## Exercise brief
Your answer must be an exact copy of the records below, minus any images.

════════

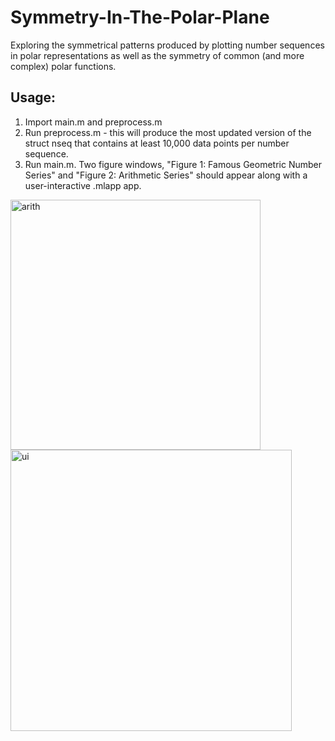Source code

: # Symmetry-In-The-Polar-Plane
Exploring the symmetrical patterns produced by plotting number sequences in polar representations as well as the symmetry of common (and more complex) polar functions.

## Usage:
1. Import main.m and preprocess.m
2. Run preprocess.m - this will produce the most updated version of the struct nseq that contains at least 10,000 data points per number sequence.
3. Run main.m. Two figure windows, "Figure 1: Famous Geometric Number Series" and "Figure 2: Arithmetic Series" should appear along with a user-interactive .mlapp app.
   
<img width="400" alt="arith" src="https://github.com/gracepiroscia/Symmetry-In-The-Polar-Plane/assets/77422145/08ec8a52-685d-4ad2-9cb1-c4f93a0eeb21">
<img width="450" alt="ui" src="https://github.com/gracepiroscia/Symmetry-In-The-Polar-Plane/assets/77422145/55105454-e559-4cc2-b882-fbeb9226624c">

════════

## Finished exercise
Source code

: # Symmetry-In-The-Polar-Plane
Exploring the symmetrical patterns produced by plotting number sequences in polar representations as well as the symmetry of common (and more complex) polar functions.

## Usage:
1. Import main.m and preprocess.m
2. Run preprocess.m - this will produce the most updated version of the struct nseq that contains at least 10,000 data points per number sequence.
3. Run main.m. Two figure windows, "Figure 1: Famous Geometric Number Series" and "Figure 2: Arithmetic Series" should appear along with a user-interactive .mlapp app.
   
<img width="400" alt="arith" src="https://github.com/gracepiroscia/Symmetry-In-The-Polar-Plane/assets/77422145/08ec8a52-685d-4ad2-9cb1-c4f93a0eeb21">
<img width="450" alt="ui" src="https://github.com/gracepiroscia/Symmetry-In-The-Polar-Plane/assets/77422145/55105454-e559-4cc2-b882-fbeb9226624c">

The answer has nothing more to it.